To be done
Copy word for word the part of the forum thread about finding a snake catcher near Penrith that falls between "My sister in" and "saximus (Apr 27, 2013)", inclusive.

Extract provided
— start —
# Snake catcher Penrith area??



## harlemrain (Apr 27, 2013)

Hi all

My sister in law lives in Penrith and is threatening to kill some snakes hanging around (already took out a rbbs against my protest) anyone live near there? How much does a call out cost?

She's seen a king brown under her house most recently 

Thanks


----------



## saximus (Apr 27, 2013)

harlemrain said:


> She's seen a king brown under her house most recently



This is highly unlikely in Western Sydney. It was much more likely a large Eastern Brown. Maybe you should let her duke it out with a couple of Browns. Maybe Darwin will step in and fix the situation.

PM Snake Pimp on this site. He's a professional snake catcher and he comes from around this area


----------



## Firepac (Apr 27, 2013)

Snake Catchers :: Snake Removal Services Brisbane, Sydney, Melbourne, USA Click on "Call a Snake catcher" then click on NSW and scroll down to Penrith


----------



## $NaKe PiMp (Apr 27, 2013)

Safe Snake Removal In Sydney And Surrounding Suburbs

covers the whole of Sydney

also she can be fined for killing protected wildlife


----------



## harlemrain (Apr 27, 2013)

I know I told her that but she has two young ones and didn't want to risk it :/ still shouldn't have though thanks guys ill find out how much it is for her


----------



## andynic07 (Apr 27, 2013)

$NaKe PiMp said:


> Safe Snake Removal In Sydney And Surrounding Suburbs
> 
> covers the whole of Sydney
> 
> also she can be fined for killing protected wildlife


A fine is probably on the better end of consequences. If things go bad for her and a brown bites her she will know about it and we all know that you have a greater chance of being bitten trying to kill a snake.
— end —
Information provided
— start —
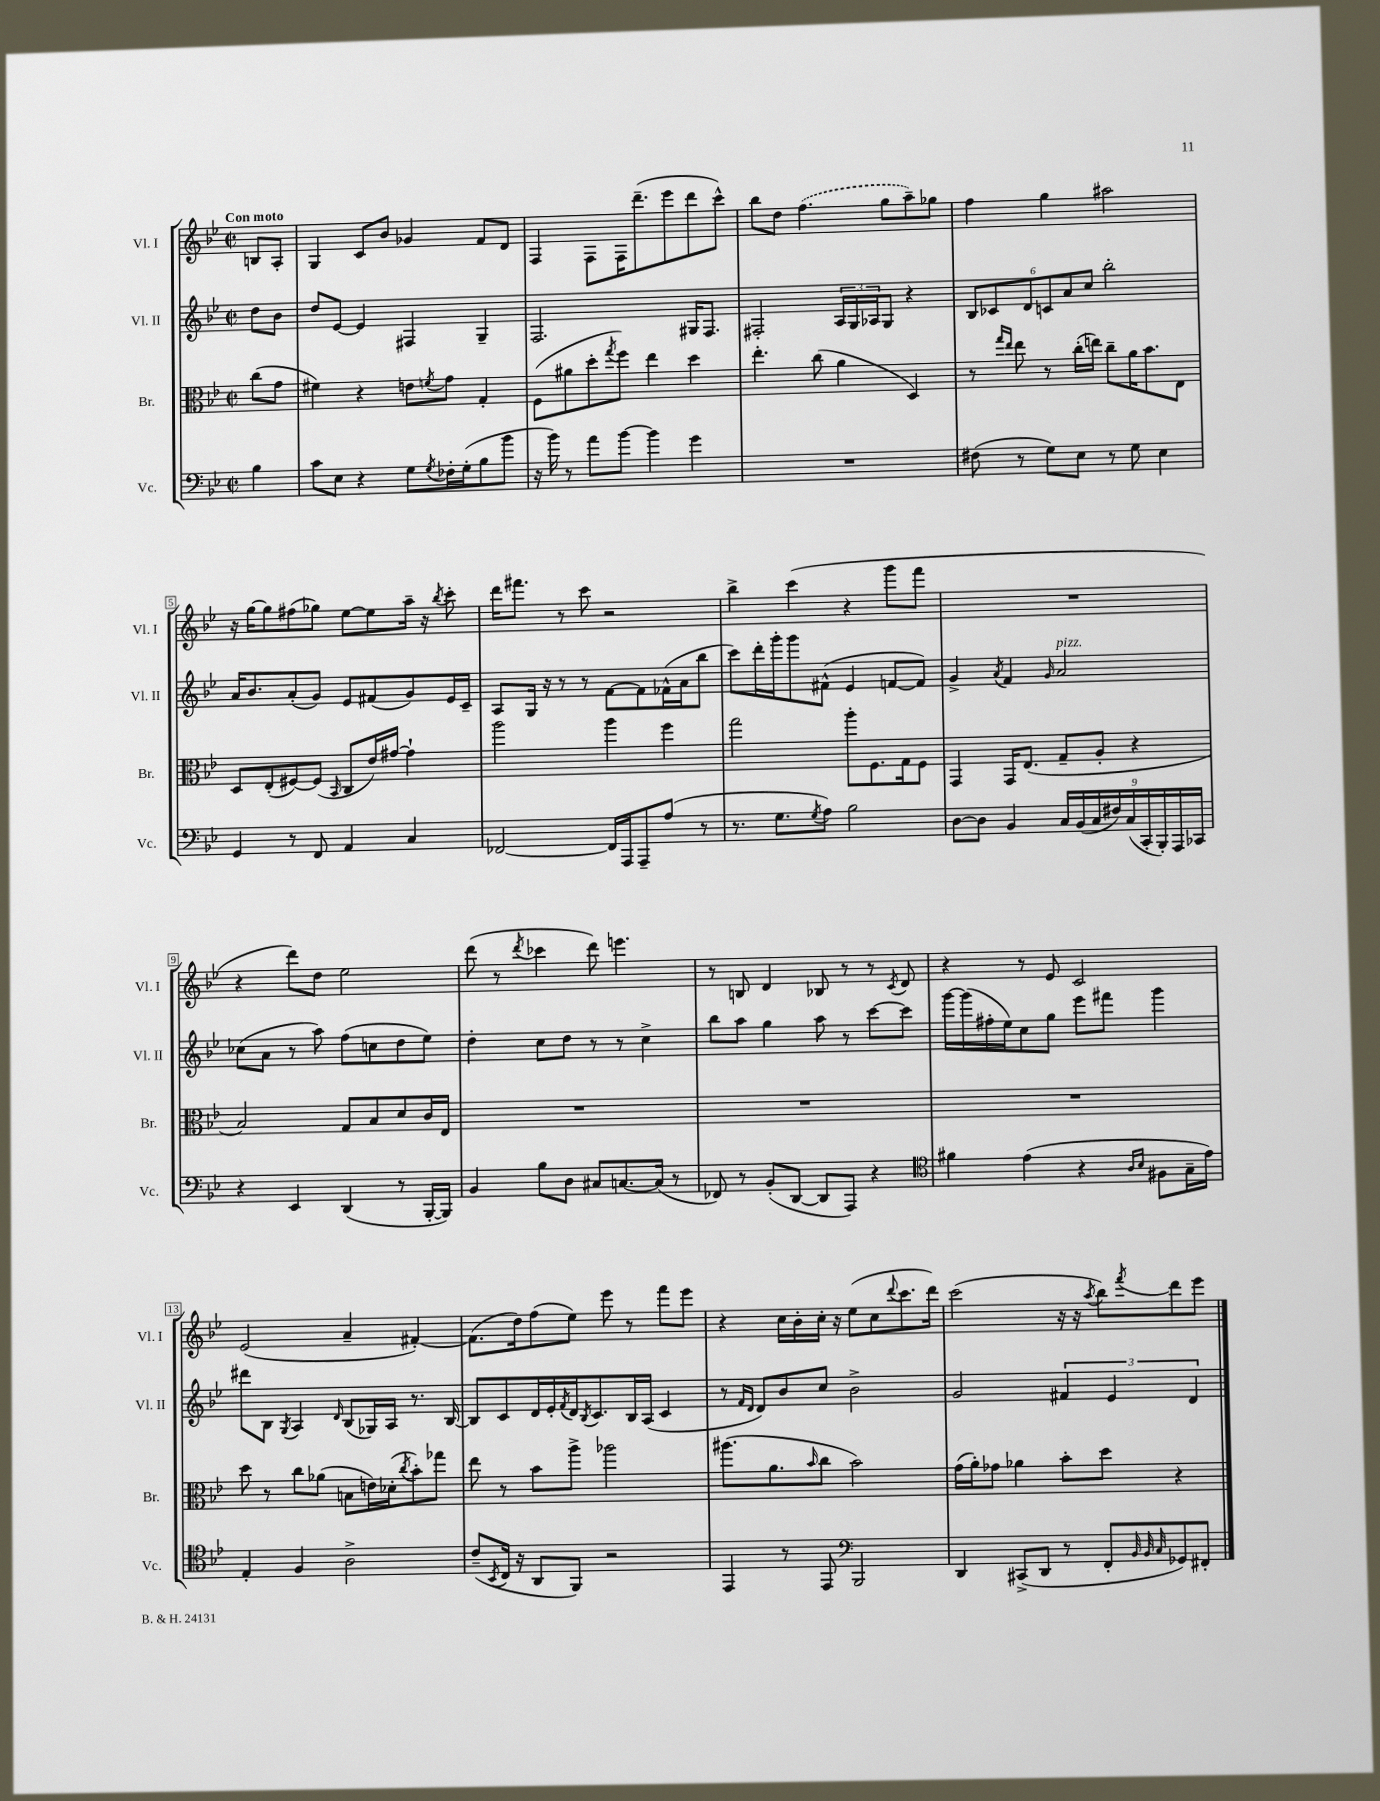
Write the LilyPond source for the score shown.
— end —
Response
My sister in law lives in Penrith and is threatening to kill some snakes hanging around (already took out a rbbs against my protest) anyone live near there? How much does a call out cost?

She's seen a king brown under her house most recently 

Thanks


----------



## saximus (Apr 27, 2013)